352 public-surface unit tests pass (a small number of dependency-gated tests
skip when optional packages are absent). 18 R-`emmeans` reference
fits are cross-validated to `atol=1e-4` (warpbreaks, pigs, ToothGrowth,
InsectSprays, neuralgia binomial GLM response-scale, plus the broader
reference suite). See [tests/test_vs_r.py](https://github.com/jturner-uofl/pymmeans/blob/main/tests/test_vs_r.py),
[tests/r_reference/](https://github.com/jturner-uofl/pymmeans/tree/main/tests/r_reference), and
[docs/r_parity_matrix.md](https://github.com/jturner-uofl/pymmeans/blob/main/docs/r_parity_matrix.md) for the feature-level
parity inventory.

## Performance vs R

See [docs/PERFORMANCE_REPORT.md](https://github.com/jturner-uofl/pymmeans/blob/main/docs/PERFORMANCE_REPORT.md) for full
numbers.

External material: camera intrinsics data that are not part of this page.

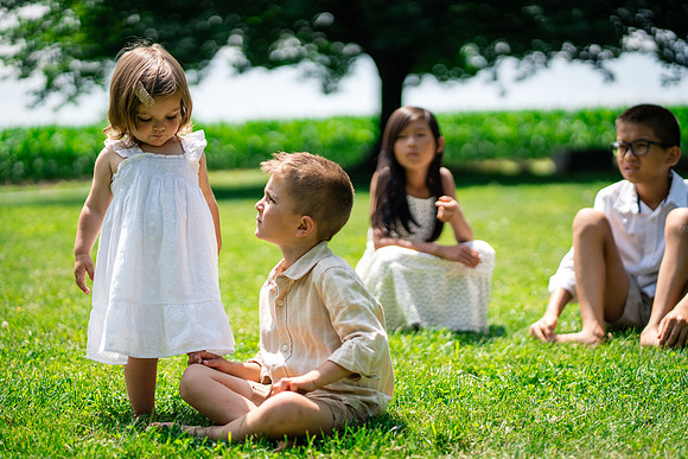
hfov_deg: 23.9
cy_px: 230
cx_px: 344
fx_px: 1625
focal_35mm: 85
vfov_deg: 16.1
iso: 400
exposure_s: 1/6400
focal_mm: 85
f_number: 2
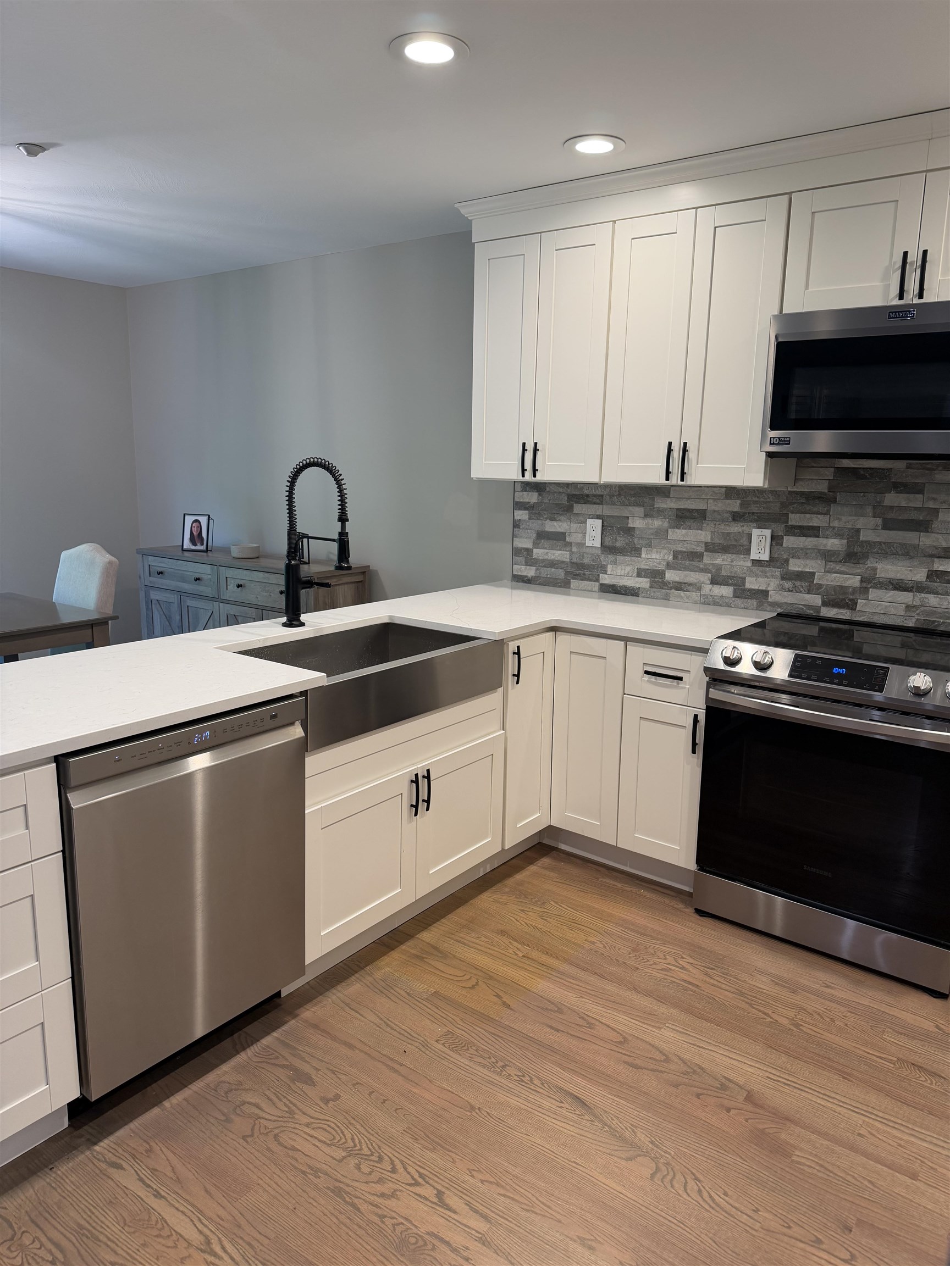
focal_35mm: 24
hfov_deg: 56.8
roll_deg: -1.6
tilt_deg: -11.1
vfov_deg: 71.6
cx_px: 475
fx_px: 878
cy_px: 633
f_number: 1.78
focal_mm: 6.76
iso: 160
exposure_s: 1/120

Highlights:

| Scenario | R emmeans | pymmeans v0.1 |
|---|---|---|
| `emmeans` on n=1K OLS | 0.023 s | 0.002 s (~11.5× faster) |
| `emmeans` on n=500K OLS | 0.178 s | 0.023 s (~7.7× faster) |
| GitHub issue #282 (46M-row grid) | refuses / OOM | 0.021 s (only pymmeans completes) |
| Pairwise k=20 (Tukey) | 0.016 s | 0.018 s (≈ 1×) |
| Pairwise k=50 (Tukey) | 0.060 s | 0.101 s (1.7× slower) |
| Pairwise k=100 (Tukey) | 0.561 s | 0.416 s (1.3× faster) |
| Pairwise k=200 (Tukey) | 9.704 s | 1.961 s (4.9× faster) |

`pymmeans` wins on the EMM side via analytic marginalization (computing
`L_marg` as a Kronecker product of marginal factor codings, no grid
materialization). Tukey uses a numerically correct hybrid of generalized
Gauss-Laguerre (df < 400) and adaptive Gauss-Legendre (df ≥ 400, where
SciPy's `roots_genlaguerre` overflows) — beating R at large k where Tukey
is most painful, slightly slower at moderate k.

## Documentation

A mkdocs-material site builds from `docs/` (run `mkdocs serve` after
`pip install -e ".[docs]"`).

- [docs/getting-started.md](https://github.com/jturner-uofl/pymmeans/blob/main/docs/getting-started.md) — worked examples
- [docs/PERFORMANCE_REPORT.md](https://github.com/jturner-uofl/pymmeans/blob/main/docs/PERFORMANCE_REPORT.md) — benchmark numbers
- [docs/vs-r.md](https://github.com/jturner-uofl/pymmeans/blob/main/docs/vs-r.md) — R reference comparison and validation
- [docs/r_parity_matrix.md](https://github.com/jturner-uofl/pymmeans/blob/main/docs/r_parity_matrix.md) — function-by-function map between `pymmeans` and R `emmeans` / `lsmeans` / `pbkrtest`
- [docs/v0_2_roadmap.md](https://github.com/jturner-uofl/pymmeans/blob/main/docs/v0_2_roadmap.md) — what's planned for the next release
- [examples/pymmeans_showcase.ipynb](https://github.com/jturner-uofl/pymmeans/blob/main/examples/pymmeans_showcase.ipynb) — the full showcase notebook
- [examples/basic_ols.py](https://github.com/jturner-uofl/pymmeans/blob/main/examples/basic_ols.py), [examples/glm_logistic.py](https://github.com/jturner-uofl/pymmeans/blob/main/examples/glm_logistic.py) — runnable demos

## License

GPL-3.0-or-later, matching the R `emmeans` package.